Несколько позже Ланн попал на глаза Наполеону еще на одном осыпаемом ядрами мосту. При Арколе прямо в позиции противника врезалась деревянная мостовая, соединявшая верхние части дамб. Она защищалась артиллерийской батареей, и французы попытались ее захватить. Под огнем пушек, стрелявших прямой наводкой, растаяло уже три французские колонны. Тогда вперед бросился сам Наполеон с трехцветным флагом в руках, и гренадеры устремились на штурм в четвертый раз. Ланн уже дважды был ранен в предыдущих схватках, и его раны еще не зажили, но он настоял, чтобы его выпустили из госпиталя, и оказался близко от Наполеона как раз в тот момент, когда наступающие французские колонны заколебались. Устремившись вперед, чтобы прикрыть своего главнокомандующего, Ланн получил третью рану. Его отправили назад в госпиталь, но он был вознагражден: Наполеон отметил его храбрость в своих донесениях, и с этого момента будущее гасконца было обеспечено.

◆ ПОКАЗАННЫЕ ДАННЫЕ ◆
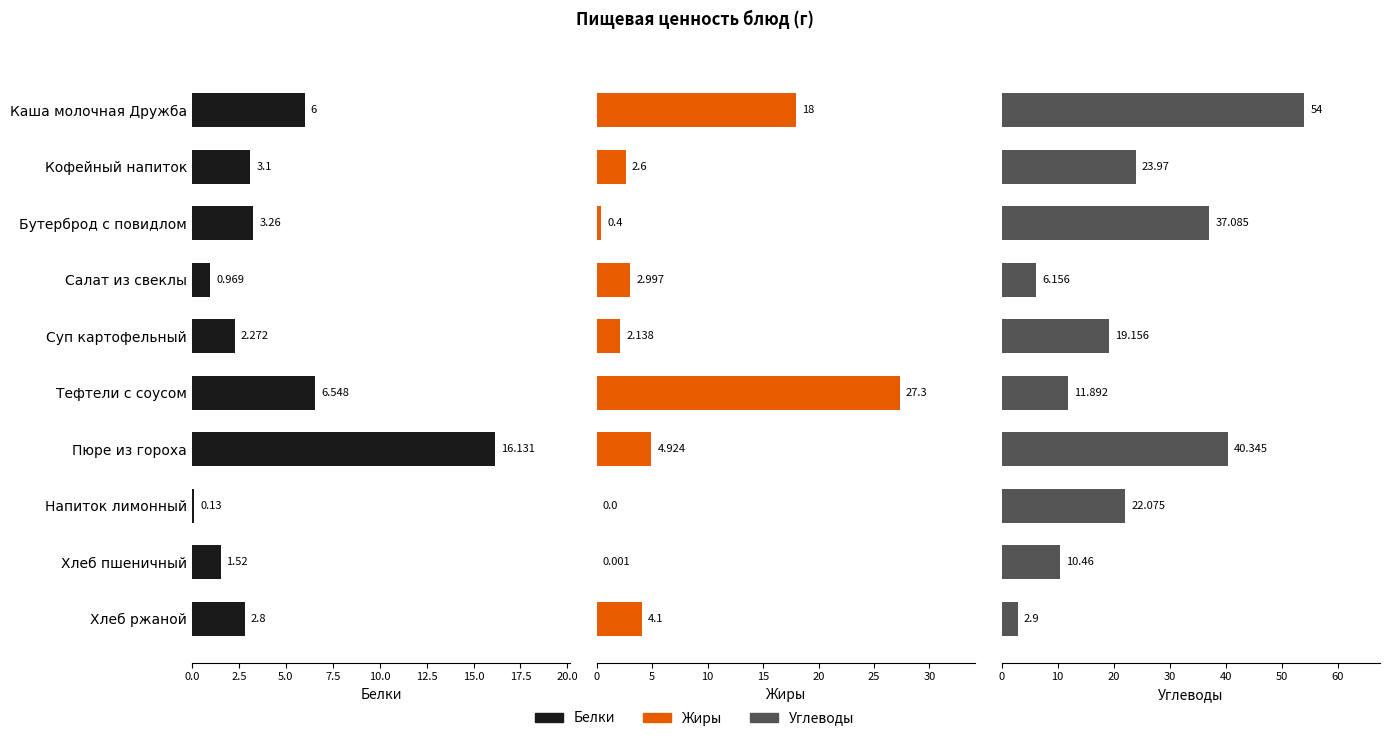

What are all the series names shown in the legend?

Белки, Жиры, Углеводы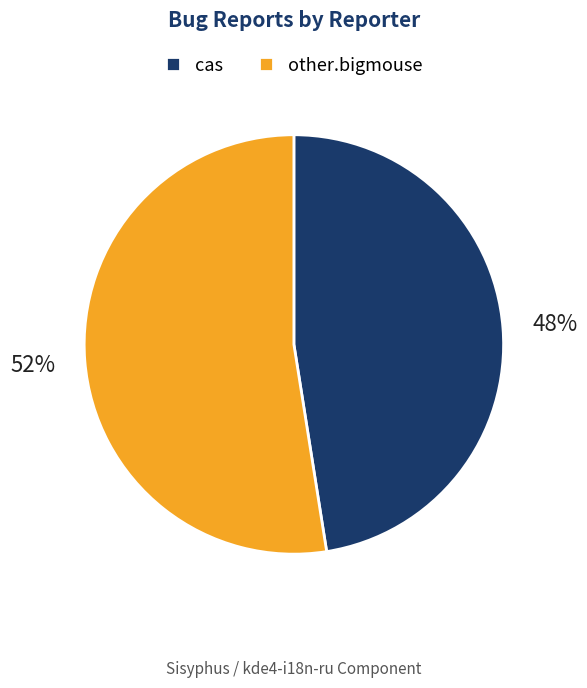

Which category accounts for the majority?

other.bigmouse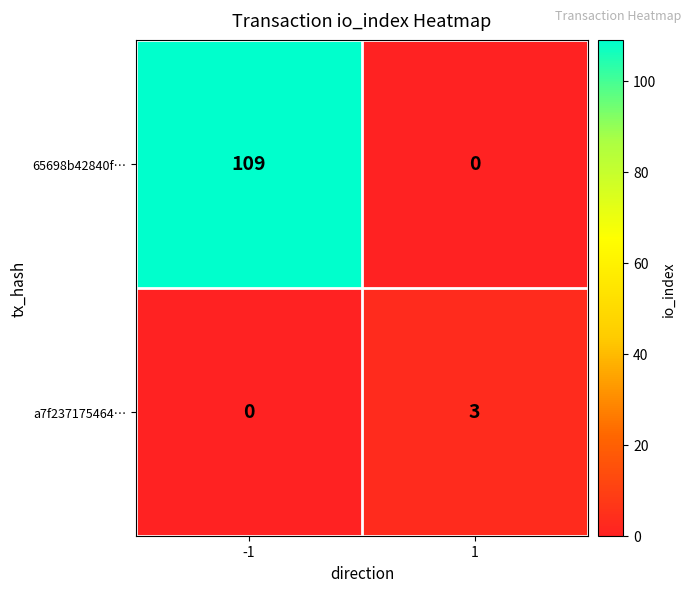

How many series are shown in this chart?

2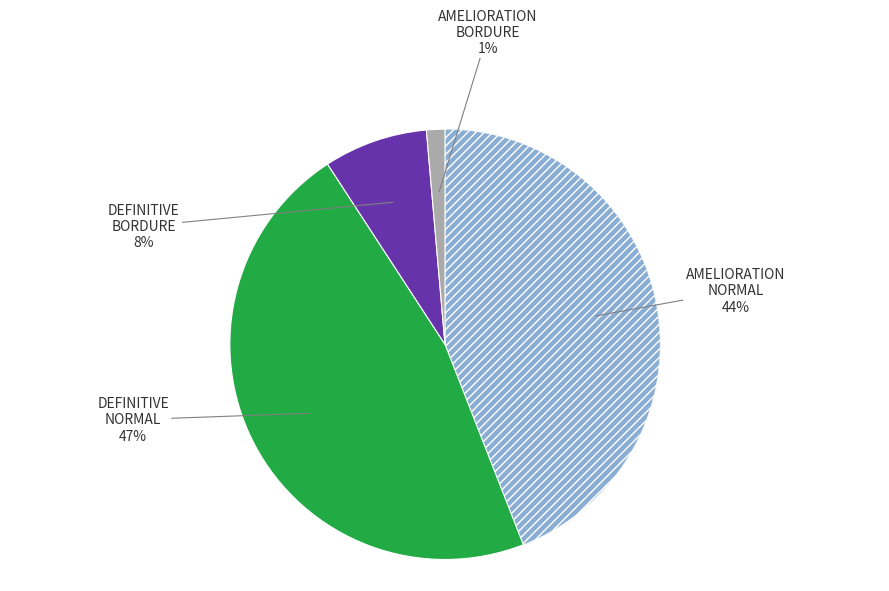

Is there any slice that represents more than half of the pie?

No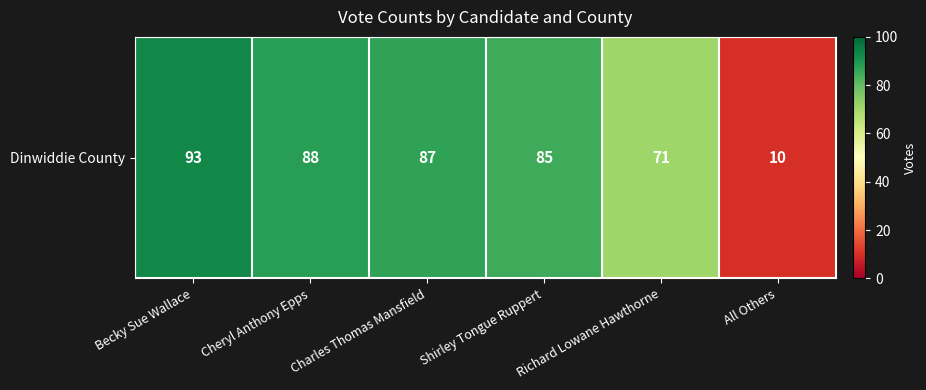

How many distinct data groups are displayed?

1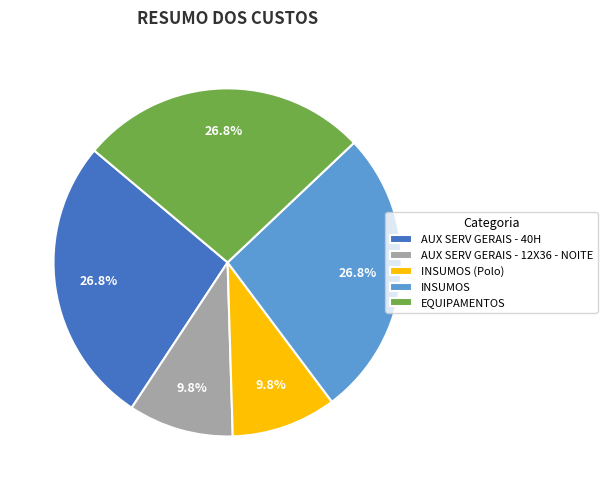

Approximately how many times larger is the value at INSUMOS (Polo) compared to AUX SERV GERAIS - 12X36 - NOITE?

1.0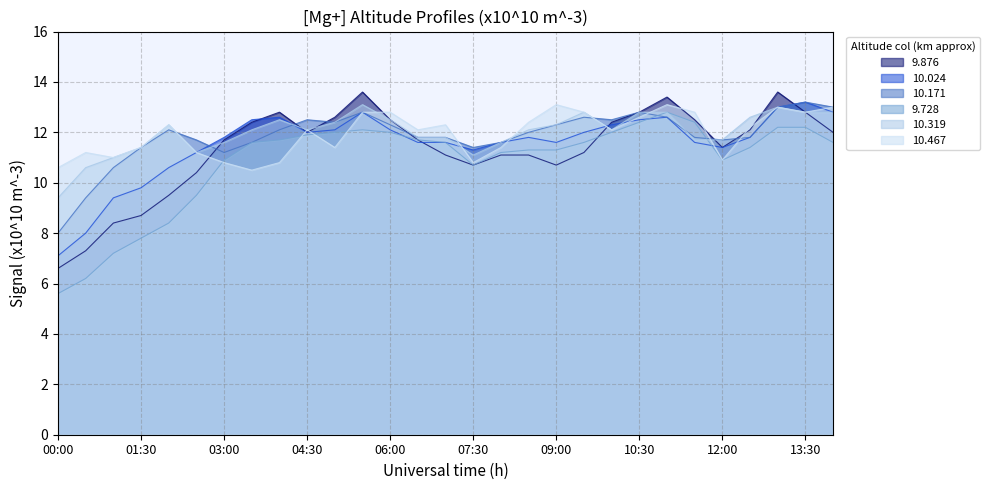

Reading left to right, extract all data points from this chart.

9.876: 6.6	7.3	8.4	8.7	9.5	10.4	11.7	12.4	12.8	12.0	12.6	13.6	12.5	11.7	11.1	10.7	11.1	11.1	10.7	11.2	12.4	12.8	13.4	12.5	11.4	12.1	13.6	12.8	12.0
10.024: 7.1	8.0	9.4	9.8	10.6	11.2	11.8	12.5	12.6	12.0	12.1	12.8	12.1	11.6	11.6	11.3	11.6	11.8	11.6	12.0	12.3	12.5	12.6	11.6	11.4	11.8	13.0	13.2	12.8
10.171: 8.0	9.4	10.6	11.4	12.1	11.7	11.2	11.6	12.1	12.5	12.4	12.8	12.3	11.8	11.8	11.4	11.6	12.0	12.3	12.6	12.5	12.8	12.6	11.8	11.7	11.8	13.0	13.2	13.0
9.728: 5.6	6.2	7.2	7.8	8.4	9.5	10.9	11.6	11.7	11.9	12.0	12.1	12.0	11.7	11.6	10.7	11.2	11.3	11.3	11.6	12.0	12.4	12.8	12.4	10.9	11.4	12.2	12.2	11.6
10.319: 9.4	10.6	11.0	11.4	12.3	11.2	11.6	12.1	12.5	12.1	12.4	13.1	12.5	11.8	11.8	11.1	11.6	12.1	12.3	12.8	12.1	12.8	12.8	11.7	11.7	12.6	13.0	12.8	12.8
10.467: 10.6	11.2	11.0	11.4	12.3	11.2	10.8	10.5	10.8	12.1	11.4	12.8	12.8	12.1	12.3	10.8	11.4	12.4	13.1	12.8	12.1	12.6	13.1	12.8	10.9	12.2	13.0	12.8	13.0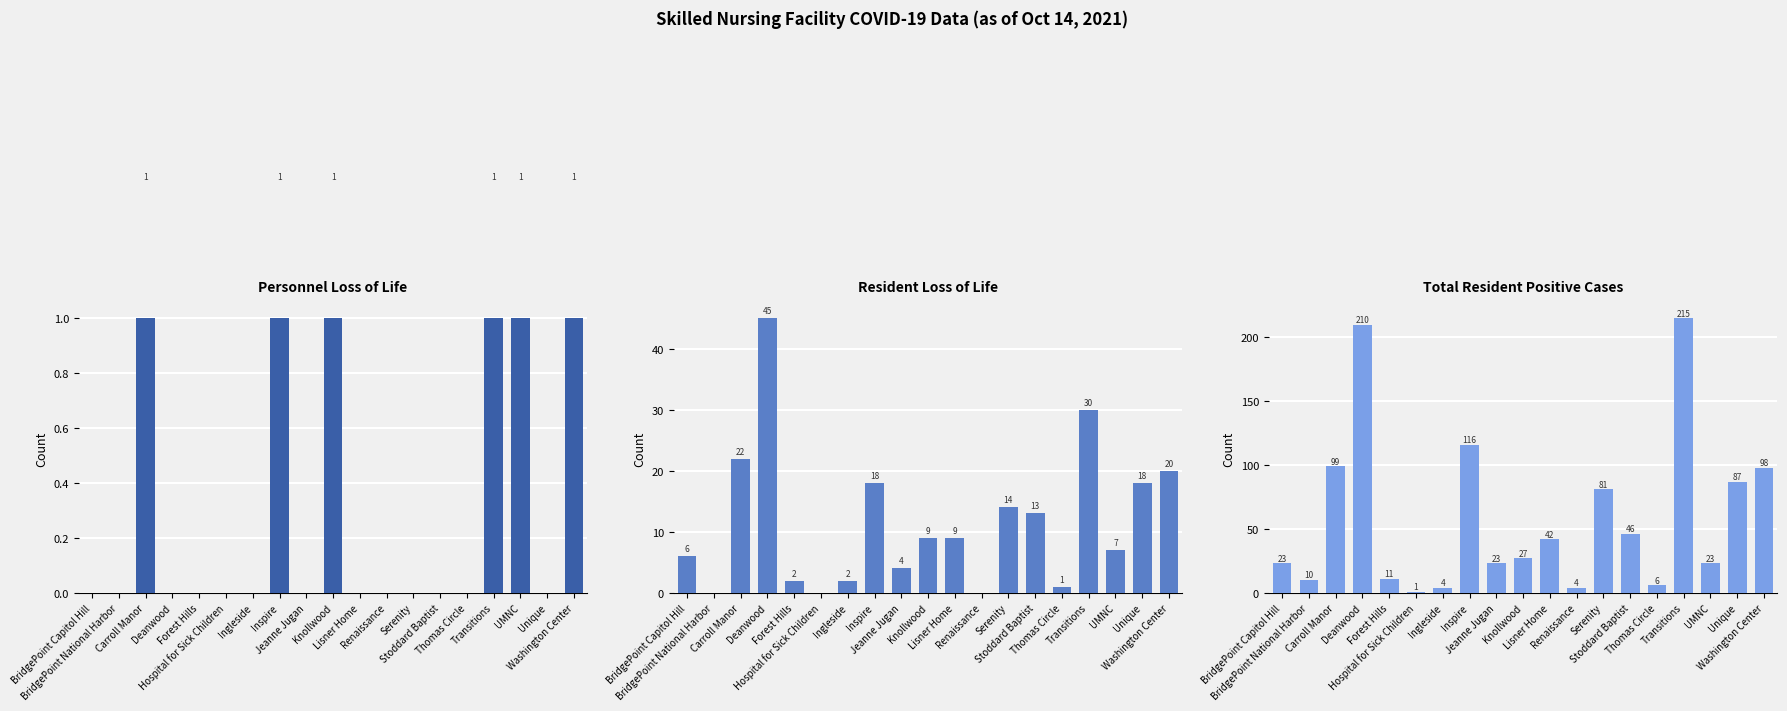

Between Knollwood and Lisner Home, which series saw the biggest shift?

Total Resident Positive Cases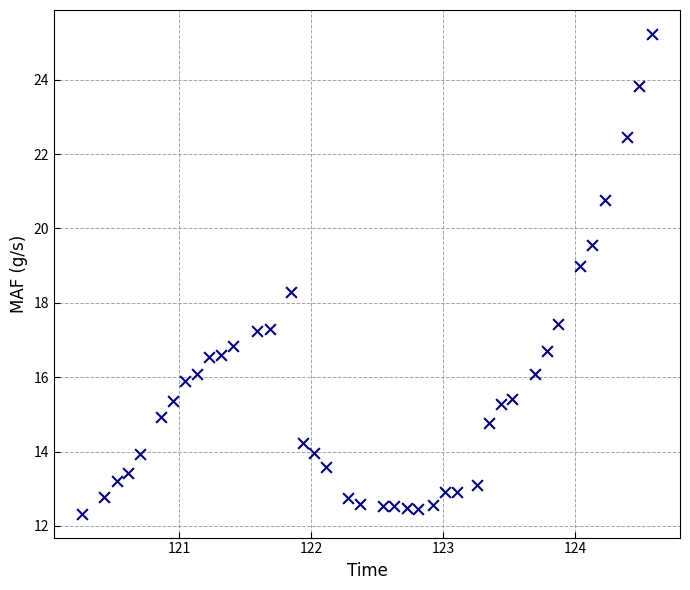

What Y value in the scatter plot is closest to 18?

18.3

◆ ЧТО НУЖНО СДЕЛАТЬ ◆
A: Выпишите из отрывка все имена собственные.
B: Перескажите абзац отрывка, начинающийся словами «Несколько позже Ланн попал на глаза Наполеону», в виде краткого списка основных фактов.
C: Приведите продолжение отрывка о Ланне при Арколе, начав сразу после его последнего предложения.
Строки никак не связаны с отрывком.

◆ ОТВЕТЫ ПО ПОРЯДКУ ◆
A: Ланн, Наполеон, Арколе.

B:
- При Арколе деревянная мостовая, соединявшая верхние части дамб, вела прямо в позиции противника и защищалась артиллерийской батареей.
- Три французские колонны погибли под огнем пушек, стрелявших прямой наводкой.
- Наполеон с трехцветным флагом сам повел гренадеров на четвертый штурм.
- Ланн, дважды раненный ранее, настоял на выписке из госпиталя и оказался рядом с Наполеоном, когда колонны заколебались.
- Прикрывая главнокомандующего, Ланн получил третью рану и вернулся в госпиталь.
- Наполеон отметил его храбрость в донесениях, и будущее гасконца было обеспечено.

C:
Еще одним человеком, заработавшим себе имя в течение этих месяцев, стал начальник штаба Бертье. В наши дни совершенно немыслимо, чтобы начальник штаба вступал с противником в рукопашную, но Бертье участвовал в каждой битве, с саблей в руке соревнуясь в храбрости с Ланном и прочими, — каждый из них хотел первым пробиться через огневую завесу. Однако свои основные лавры Бертье заслужил не на поле боя, а за штабным столом, согнувшись над картами и устанавливая с помощью циркуля и карандаша кратчайшее расстояние между двумя точками или рассчитывая количество солдат, необходимое для проведения рискованной фланговой атаки. Наполеон внимательно присматривался к нему и решил, что именно такой человек необходим честолюбивому полководцу. Он не уставал похваливать и подбадривать его, а поскольку Александр Бертье был человеком, очень ценившим похвалы, между маленьким начальником штаба и его главнокомандующим установились тесные отношения, основанные на взаимном уважении.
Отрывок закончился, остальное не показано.